I don't have difficulties finding people to ERP with. My advice is uh...look for horny people.


----------



## Magic (Mar 31, 2019)

Sounds like that game "Second life" is something you would be into it? Check that out.  @StarlightAshley  You can live out whatever fantasy in that "game."

I've never used it, so I can't offer advice on how to go about it, sorry.


----------



## Torpedo Titz (Apr 6, 2019)

I usually ERP and then ghost at least one person every few days

You just cast your net and reel them in


----------



## Lord Tentei (Apr 7, 2019)

I've never actually done it alot. But, I know a girl I roleplayed with who I been roleplaying with for awhile (who found me attractive as it is) smutted with me in character cause well..it was going somewhere..and it ended up arousing her so much she got very personal with me on facebook and through other means.

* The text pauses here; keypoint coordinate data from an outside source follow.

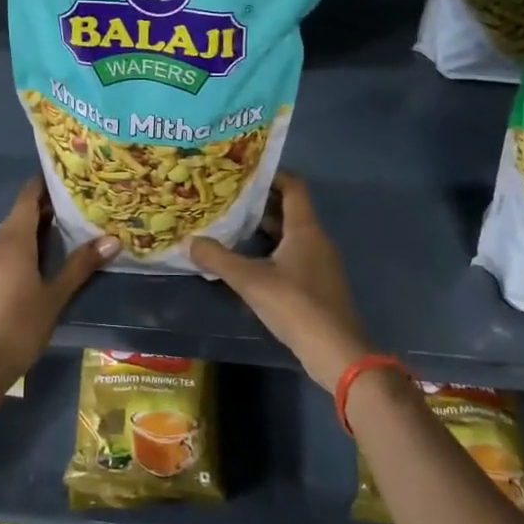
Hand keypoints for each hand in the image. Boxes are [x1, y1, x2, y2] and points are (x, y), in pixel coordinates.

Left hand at [0, 176, 118, 384]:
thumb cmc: (22, 324)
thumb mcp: (56, 294)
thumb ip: (81, 265)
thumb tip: (112, 239)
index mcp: (13, 242)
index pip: (26, 198)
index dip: (43, 184)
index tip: (65, 176)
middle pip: (18, 215)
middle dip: (43, 206)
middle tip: (74, 203)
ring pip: (10, 234)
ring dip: (32, 228)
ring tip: (63, 229)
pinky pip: (4, 252)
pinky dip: (22, 246)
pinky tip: (39, 261)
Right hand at [190, 174, 369, 391]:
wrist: (336, 351)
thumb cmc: (296, 305)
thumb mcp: (250, 280)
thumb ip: (218, 259)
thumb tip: (188, 241)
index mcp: (305, 229)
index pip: (293, 186)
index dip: (271, 175)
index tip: (242, 172)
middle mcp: (316, 239)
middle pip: (289, 209)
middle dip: (259, 202)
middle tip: (226, 198)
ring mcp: (319, 263)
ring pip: (289, 234)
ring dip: (263, 228)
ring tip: (230, 225)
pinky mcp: (317, 284)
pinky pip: (292, 255)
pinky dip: (271, 250)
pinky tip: (247, 261)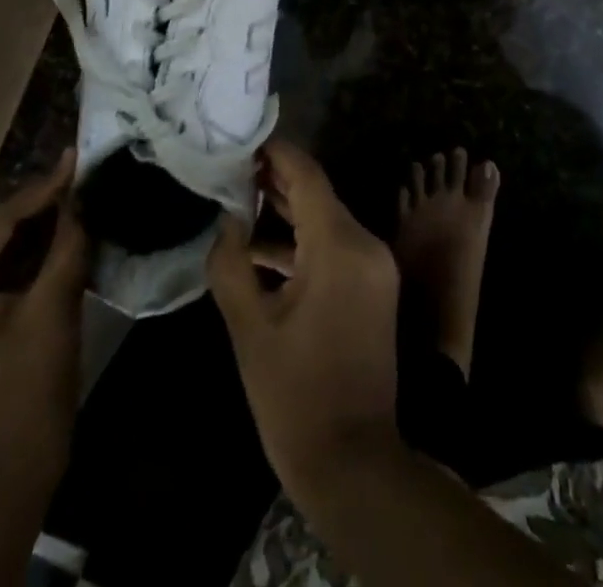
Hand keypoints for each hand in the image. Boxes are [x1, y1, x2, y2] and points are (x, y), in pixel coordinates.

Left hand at [0, 149, 87, 472]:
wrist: (4, 475)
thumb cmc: (24, 390)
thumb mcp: (52, 308)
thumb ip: (67, 244)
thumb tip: (84, 194)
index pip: (0, 219)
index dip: (44, 188)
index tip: (79, 156)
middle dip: (44, 205)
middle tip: (86, 174)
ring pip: (3, 250)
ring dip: (42, 228)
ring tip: (83, 196)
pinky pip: (3, 273)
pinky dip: (35, 256)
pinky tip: (68, 236)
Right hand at [206, 140, 400, 493]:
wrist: (354, 463)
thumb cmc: (295, 395)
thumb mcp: (250, 328)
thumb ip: (231, 263)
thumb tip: (228, 220)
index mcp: (340, 246)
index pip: (308, 176)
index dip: (277, 153)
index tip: (245, 139)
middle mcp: (366, 245)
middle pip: (318, 194)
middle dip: (277, 180)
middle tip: (234, 167)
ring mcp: (374, 267)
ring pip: (326, 221)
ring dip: (287, 212)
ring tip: (241, 198)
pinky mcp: (373, 288)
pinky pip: (335, 248)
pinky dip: (302, 243)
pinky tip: (262, 248)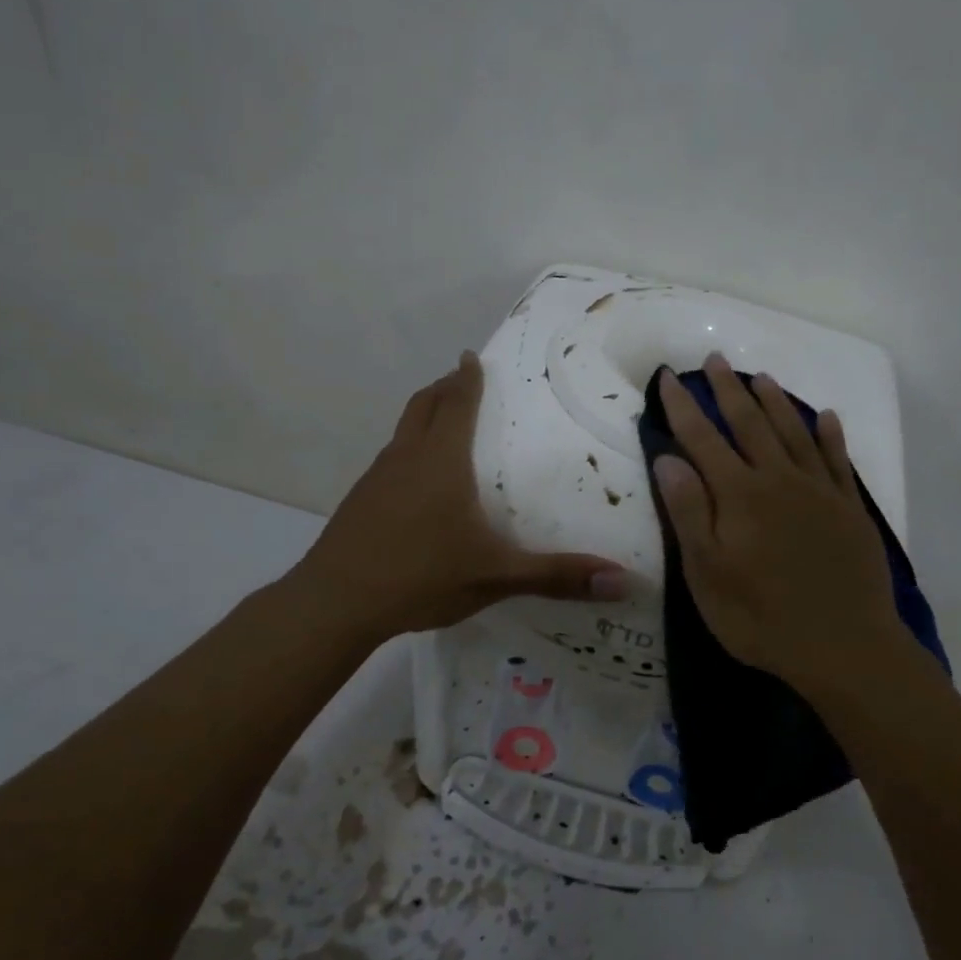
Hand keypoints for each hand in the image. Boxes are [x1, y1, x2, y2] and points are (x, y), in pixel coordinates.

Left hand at [290, 352, 627, 645]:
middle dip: (443, 389)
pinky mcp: (359, 502)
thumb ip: (558, 576)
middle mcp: (406, 458)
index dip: (466, 379)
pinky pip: (390, 460)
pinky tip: (417, 484)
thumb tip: (624, 582)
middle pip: (423, 406)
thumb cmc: (421, 575)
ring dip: (424, 417)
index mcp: (441, 461)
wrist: (336, 603)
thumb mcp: (497, 576)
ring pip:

So, moral of the story. Let it organically happen I guess. Or find a place that does that sorta thing. It kinda weirds me out that strangers do that shit randomally. Atleast when I broke my taboo, it had story reason and it was with someone I KNOW who is actually female, what she looks like and we are friends. So, it wasn't weird to me. Plus, yes I would bone.


----------



## Trinity B (Jul 24, 2019)

It really depends. I don't do erotic roleplay in particular but I like to RP. Depending on the characters I have gotten into some heavy erotic roleplay. Sometimes they had to be converted to PMs from threads because it was very graphic lol But for me it was just for fun and for character development. I love it and it is fun but I don't seek to roleplay erotically even though I don't think I would mind it. I just love to keep an open mind while roleplaying in general and sometimes that leads to certain things and it makes RP in general more fun.


----------



## Autumn McJavabean (Aug 6, 2019)

StarlightAshley said:


> I'm asking if this is just a me problem or a problem everyone experinces.
> 
> I try to roleplay with strangers but they just ignore me.
> 
> I've tried all sorts of approaches. Saying Hi first, Saying Hi and my idea of what to role play, starting the conversation with a Starter rp. No one responds to me. What should I do? I just want to make friends!!


Well, I'm here fi you would like to try.


----------



## Gerjaffers786 (Aug 16, 2019)

I hate Omegle


----------



## Sora Hyuga (Apr 14, 2020)

I would just create a discord server and invite people from __________ servers or _____ people


----------